Finite Temperature Matrix Theory

TL;DR

This paper develops methods to compute the canonical partition function of Matrix Theory at finite temperature, revealing connections to eleven-dimensional supergravity, string interactions, and black hole physics.

Contribution

It introduces a computation framework for the Lorentz invariant partition function of Matrix Theory, including high temperature expansions and links to supergravity and black hole phenomena.

Findings

Partition function computed explicitly for Matrix Theory.

High temperature expansion captures interaction effects.

Connections established between Matrix Theory, supergravity, and black hole physics.

Abstract

We present the way the Lorentz invariant canonical partition function for Matrix Theory as a light-cone formulation of M-theory can be computed.
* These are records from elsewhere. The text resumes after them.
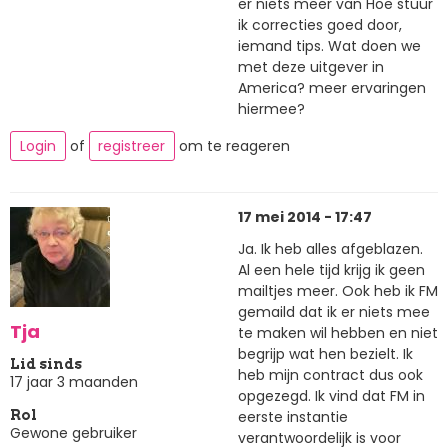
er niets meer van Hoe stuur
ik correcties goed door,
iemand tips. Wat doen we
met deze uitgever in
America? meer ervaringen
hiermee?
Login
of
registreer
om te reageren
17 mei 2014 - 17:47
Ja. Ik heb alles afgeblazen.
Al een hele tijd krijg ik geen
mailtjes meer. Ook heb ik FM
gemaild dat ik er niets mee
Tja
te maken wil hebben en niet
begrijp wat hen bezielt. Ik
Lid sinds
heb mijn contract dus ook
17 jaar 3 maanden
opgezegd. Ik vind dat FM in
eerste instantie
Rol
Gewone gebruiker
verantwoordelijk is voor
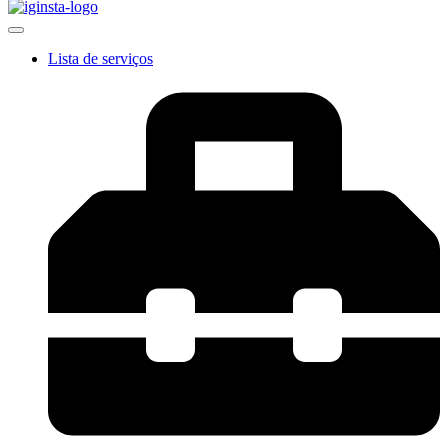
Lista de serviços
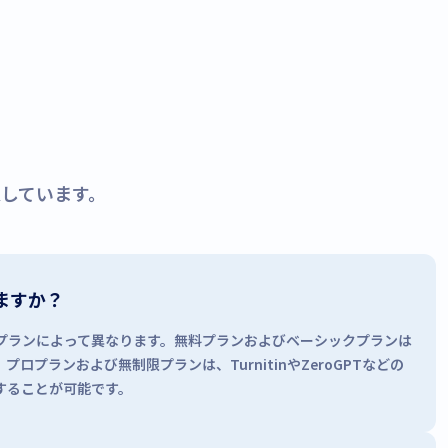
意しています。
ますか？
プランによって異なります。無料プランおよびベーシックプランは
プロプランおよび無制限プランは、TurnitinやZeroGPTなどの
することが可能です。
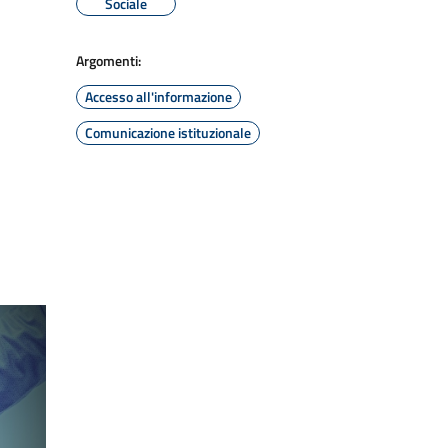
Sociale
Argomenti:
Accesso all'informazione
Comunicazione istituzionale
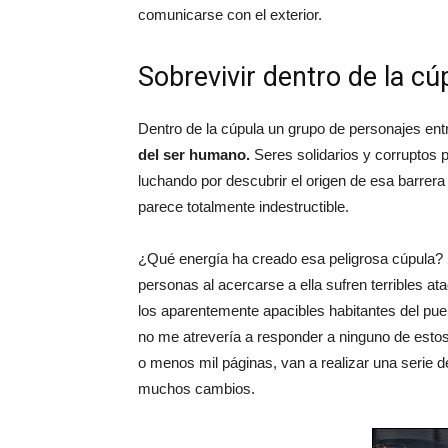
comunicarse con el exterior.
Sobrevivir dentro de la cú
Dentro de la cúpula un grupo de personajes ent
del ser humano.
Seres solidarios y corruptos p
luchando por descubrir el origen de esa barrer
parece totalmente indestructible.
¿Qué energía ha creado esa peligrosa cúpula?
personas al acercarse a ella sufren terribles a
los aparentemente apacibles habitantes del pue
no me atrevería a responder a ninguno de estos
o menos mil páginas, van a realizar una serie d
muchos cambios.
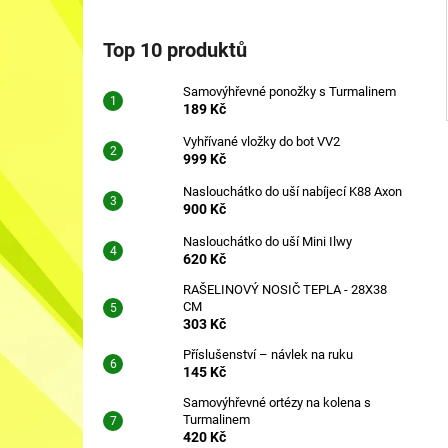
Top 10 produktů
Samovýhřevné ponožky s Turmalinem
189 Kč
Vyhřívané vložky do bot VV2
999 Kč
Naslouchátko do uší nabíjecí K88 Axon
900 Kč
Naslouchátko do uší Mini Ilwy
620 Kč
RAŠELINOVÝ NOSIČ TEPLA - 28X38
CM
303 Kč
Příslušenství – návlek na ruku
145 Kč
Samovýhřevné ortézy na kolena s
Turmalinem
420 Kč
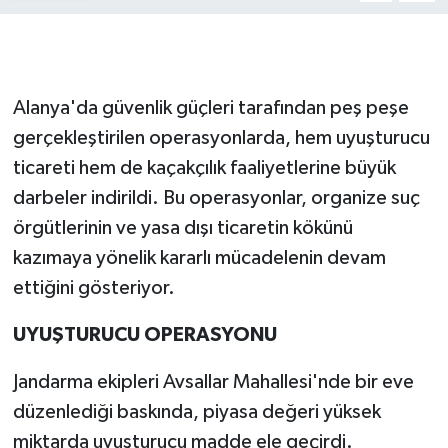
Alanya'da güvenlik güçleri tarafından peş peşe
gerçekleştirilen operasyonlarda, hem uyuşturucu
ticareti hem de kaçakçılık faaliyetlerine büyük
darbeler indirildi. Bu operasyonlar, organize suç
örgütlerinin ve yasa dışı ticaretin kökünü
kazımaya yönelik kararlı mücadelenin devam
ettiğini gösteriyor.
UYUŞTURUCU OPERASYONU
Jandarma ekipleri Avsallar Mahallesi'nde bir eve
düzenlediği baskında, piyasa değeri yüksek
miktarda uyuşturucu madde ele geçirdi.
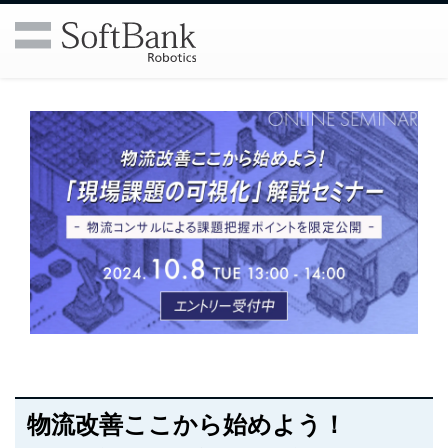
物流改善ここから始めよう！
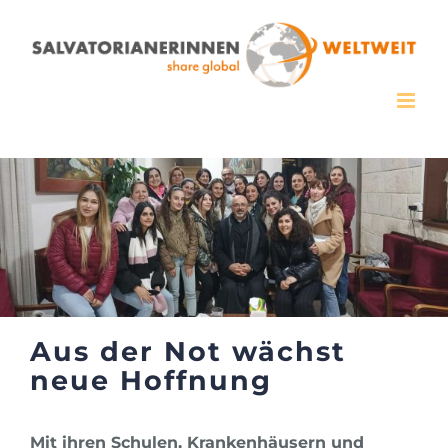
Zum
Inhalt
springen
Aus der Not wächst
neue Hoffnung
Mit ihren Schulen, Krankenhäusern und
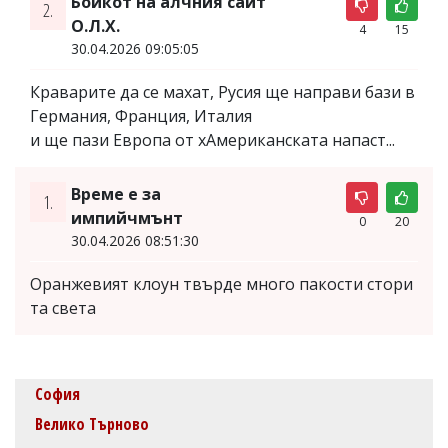
Бойкот на алчния сайт
2.
О.Л.Х.
4
15
30.04.2026 09:05:05
Краварите да се махат, Русия ще направи бази в
Германия, Франция, Италия
и ще пази Европа от хАмериканската напаст...
Време е за
1.
импийчмънт
0
20
30.04.2026 08:51:30
Оранжевият клоун твърде много пакости стори
та света
София
Велико Търново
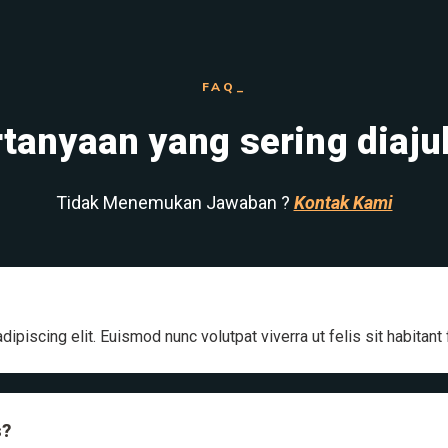
FAQ_
tanyaan yang sering diaj
Tidak Menemukan Jawaban ?
Kontak Kami
ipiscing elit. Euismod nunc volutpat viverra ut felis sit habitant
s?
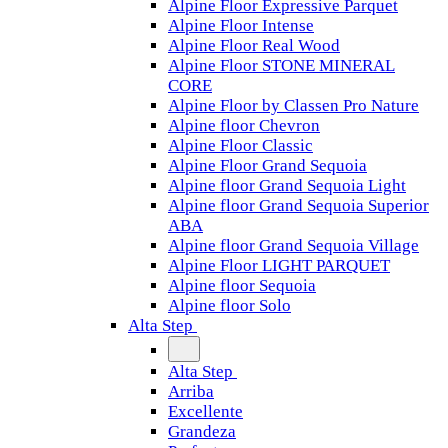
Alpine Floor Expressive Parquet
Alpine Floor Intense
Alpine Floor Real Wood
Alpine Floor STONE MINERAL
CORE
Alpine Floor by Classen Pro Nature
Alpine floor Chevron
Alpine Floor Classic
Alpine Floor Grand Sequoia
Alpine floor Grand Sequoia Light
Alpine floor Grand Sequoia Superior
ABA
Alpine floor Grand Sequoia Village
Alpine Floor LIGHT PARQUET
Alpine floor Sequoia
Alpine floor Solo
Alta Step
Alta Step
Arriba
Excellente
Grandeza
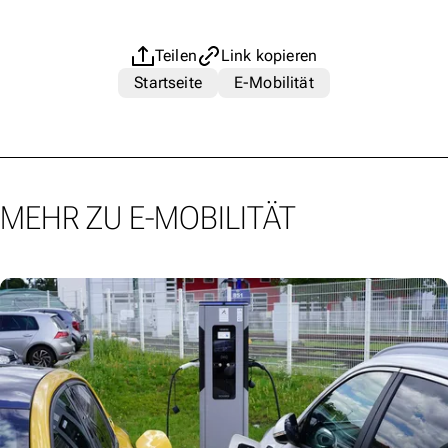
Teilen
Link kopieren
Startseite
E-Mobilität
MEHR ZU E-MOBILITÄT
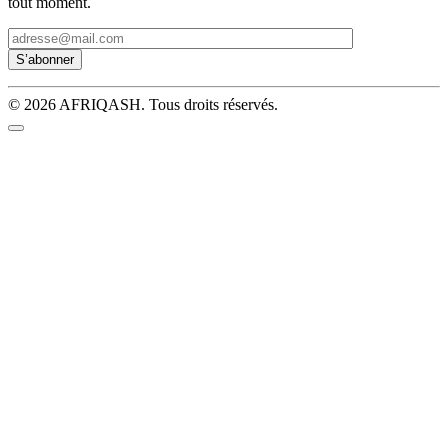
tout moment.
© 2026 AFRIQASH. Tous droits réservés.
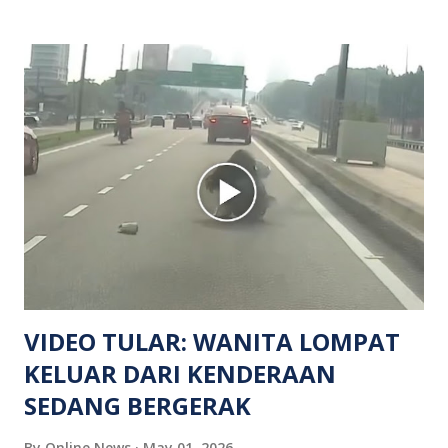
mangsa lelaki tempatan berusia 27 tahun. Siasatan awal
mendapati kejadian berlaku di hadapan sebuah pusat
hiburan di kawasan berkenaan. Seorang mangsa disahkan
meninggal dunia di lokasi kejadian akibat terkena tembakan,
manakala seorang lagi mangsa mengalami kecederaan.
Turut dipercayai terdapat seorang lagi individu cedera
namun identitinya masih belum dikenal pasti selepas dibawa
keluar dari lokasi oleh kenalannya. Polis kini sedang giat
mengesan dua suspek yang masih bebas bagi membantu
siasatan lanjut. Kes disiasat mengikut Seksyen 302 Kanun
Keseksaan kerana membunuh. Orang ramai yang mempunyai
maklumat diminta t...
VIDEO TULAR: WANITA LOMPAT
KELUAR DARI KENDERAAN
SEDANG BERGERAK
By
Online News
May 01, 2026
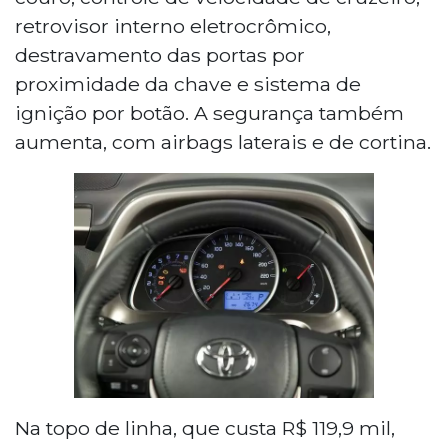
retrovisor interno eletrocrômico,
destravamento das portas por
proximidade da chave e sistema de
ignição por botão. A segurança também
aumenta, com airbags laterais e de cortina.
Na topo de linha, que custa R$ 119,9 mil,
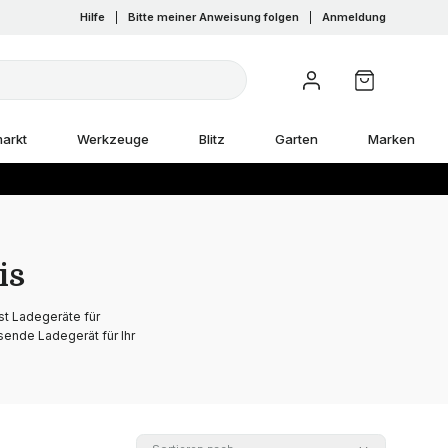
Hilfe
|
Bitte meiner Anweisung folgen
|
Anmeldung
arkt
Werkzeuge
Blitz
Garten
Marken
is
st Ladegeräte für
sende Ladegerät für Ihr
We explicitly show how when the eleventh dimension is decompactified, the N = 1 eleven dimensional SUGRA partition function appears. We also provide a high temperature expansion which captures some structure of the canonical partition function when interactions amongst D-particles are on. The connection with the semi-classical computations thermalizing the open superstrings attached to a D-particle is also clarified through a Born-Oppenheimer approximation. Some ideas about how Matrix Theory would describe the complementary degrees of freedom of the massless content of eleven dimensional SUGRA are discussed. Comments about possible connections to black hole physics are also made.